Along line where words follow
one by one each distanced and obscure
like items of trash along highway
stuck in weeds between ditch
and fence lift shifting cars passing
sailing into wind of logic
or like grocery carts out of line
and place scattered about full
of claptrap and flapdoodle
for absurding suburban
where shopping rigs
get garaged for night
like pigs asleep in makeshift
huts with conquistadors
while in city in loose
deduce gathered around
poles trees once lived
covered in plastic people
under new moon of normal
dining al fresco in fresh
air of improvised jail
things will never be same
way things have always been.
Those words that come at night wash
swim the room like pieces of litter
flowing down a gutter in rainfall
cooling the street and gloom.
Then come the slow-moving
pulled by a pair of worker
words pulling like tugs
the barges of raw sense:
to to wit
to to whom
to to why
to to reason
of of love
in in fear
two by two
far and near.
What’s written by candle in yr cave
won’t be read for eons by anyone,
no views, no visitors, no likes, no
comments, until erelong perchance
some fair spelunker crawling
horizontally across the buried
rocks of yr commas, not too deep,
discovers yr degraded predicament,
etiolated undertaking to connect
images in the dark of creatures
now extinct, spellings archaic,
broken syntax of yr past, and finds
yr crushed crumpet of a skull
buried like a period at the end
of yr tunnel up against a wall,
a scurvy potation spilled betwixt.
Won’t you please tell me your rules,
style flaws that send you over the edge,
your conjugations, constructions, con-
junctions, your clauses and marks
memorized, when to be and not to be,
double negatives and things dangling
in white space and other wedded dark
matter; for I will find immense
pleasure in breaking & trashing
the etiquette of your ways & days.
Nomere Ana R. Chist
On our walk last night, birds,
low in the trees and on the ground,
in the grass and all around,
and it started to rain.
Tomorrow, it may be sunny.
It takes many shapes, this thing.
Sometimes it’s an ear ringing,
a particle of physics.
It is not Paris or San Francisco,
certainly not El Paso or Cairo.
It comes and goes like wind,
ubiquitous and protean.
It’s not me, though
I often have it, or not.
That’s just it with it;
you never know for certain.
It is a professional, white-collared
without capital, contained
out of site.
When it decides to rain,
not a thing you can do about it,
except dance or hustle home,
from which you want
to get away from it all.
Is the comma in danger of extinction? Here at the The Coming of the Toads commas have fallen out of favor as we have begun to eschew the common comma, not all commas, and the comma in writing (where else is it used?) still remains an effective tool for the common reader, but sometimes the right word in the right place creates its own pause and nothing more is needed by way of punctuation, for the common reader or the anti-reader. Of course commas are used for more than to create pause. The comma used to separate items in a series, red white and blue, for example, often punctuated as red, white, and blue, keeps the colors from running together. The comma evolved from the colon and suggested something cut out but today the comma is used to add on, to amplify, to continue, to ramble on, sometimes unmercifully, the end nowhere near, the sentence a structure of lean-tos, each clause flipping about like a butterfly which may look to the common reader indecisive. Then there is the comma butterfly, also called angelwing, and what writer would want to eliminate angel wings from their writing, not us. Whoops, that’s anglewing, not angel wing, a mistake no comma can rescue. Still, the happy discovery that commas may suggest angel wings gives us a lift.

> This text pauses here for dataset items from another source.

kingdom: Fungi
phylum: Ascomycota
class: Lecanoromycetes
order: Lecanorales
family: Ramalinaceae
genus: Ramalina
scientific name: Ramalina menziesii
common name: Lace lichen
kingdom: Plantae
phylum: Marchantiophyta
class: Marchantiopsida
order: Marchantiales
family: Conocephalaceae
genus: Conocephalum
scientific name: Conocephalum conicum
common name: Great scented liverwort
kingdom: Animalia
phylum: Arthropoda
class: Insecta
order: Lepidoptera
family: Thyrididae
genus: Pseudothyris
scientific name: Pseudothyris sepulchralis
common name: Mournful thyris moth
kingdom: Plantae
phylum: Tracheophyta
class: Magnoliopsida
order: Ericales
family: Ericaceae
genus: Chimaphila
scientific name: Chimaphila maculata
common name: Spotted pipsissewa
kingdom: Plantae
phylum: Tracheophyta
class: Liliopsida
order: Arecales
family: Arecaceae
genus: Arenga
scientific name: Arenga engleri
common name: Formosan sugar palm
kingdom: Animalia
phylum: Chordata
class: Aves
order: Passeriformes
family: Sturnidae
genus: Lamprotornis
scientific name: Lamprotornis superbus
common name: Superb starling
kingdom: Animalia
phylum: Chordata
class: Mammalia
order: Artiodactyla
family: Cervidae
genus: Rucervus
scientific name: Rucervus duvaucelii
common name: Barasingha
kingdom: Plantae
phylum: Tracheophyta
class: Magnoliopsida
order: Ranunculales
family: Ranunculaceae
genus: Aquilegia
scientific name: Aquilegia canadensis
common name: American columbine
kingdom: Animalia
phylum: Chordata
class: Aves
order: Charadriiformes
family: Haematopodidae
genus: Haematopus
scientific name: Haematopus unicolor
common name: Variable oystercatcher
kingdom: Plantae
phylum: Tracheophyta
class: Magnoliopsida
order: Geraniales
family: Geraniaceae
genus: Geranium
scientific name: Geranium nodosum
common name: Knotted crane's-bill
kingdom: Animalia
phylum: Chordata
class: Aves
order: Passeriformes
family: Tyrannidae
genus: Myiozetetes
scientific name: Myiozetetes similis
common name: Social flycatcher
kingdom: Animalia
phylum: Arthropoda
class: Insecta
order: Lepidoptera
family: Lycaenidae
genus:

You took away the source, but it was some graffiti, as I recall, but now in the grog of morning’s woke fog, I forget what it said, but one of the words was missing an apostrophe, crowds, I think, should have been crowd’s. The crowd is awaiting its apostrophe. So something is missing, the elemental that connects. That’s the meaning of apostrophe – an elision, but more, to turn, to turn away (from), even as things merge, as in a crowd. The apostrophe, like a stray bird, lands in the nest of merged things, its meld. The crowd is awaiting its possession, what it wants, its melt and weld. Also, the apostrophe that is an address to a missing person, one who has been turned away, or is turning away from another, as the crowd disperses. Waiting’s apostrophe. Waiting for the bird that has flown to return. As the crowd scatters, like birds, each one turning away from their neighbor, coming apart, each now a new apostrophe looking for a new gathering, a new mustering, a levy of birds, where they can drop into place to satisfy the whole. And today’s crowd of words is punctuated by the police, steel pot helmeted commas out to enforce the gravity of grammar, but they seem unable to put a stop to the run-on sentences.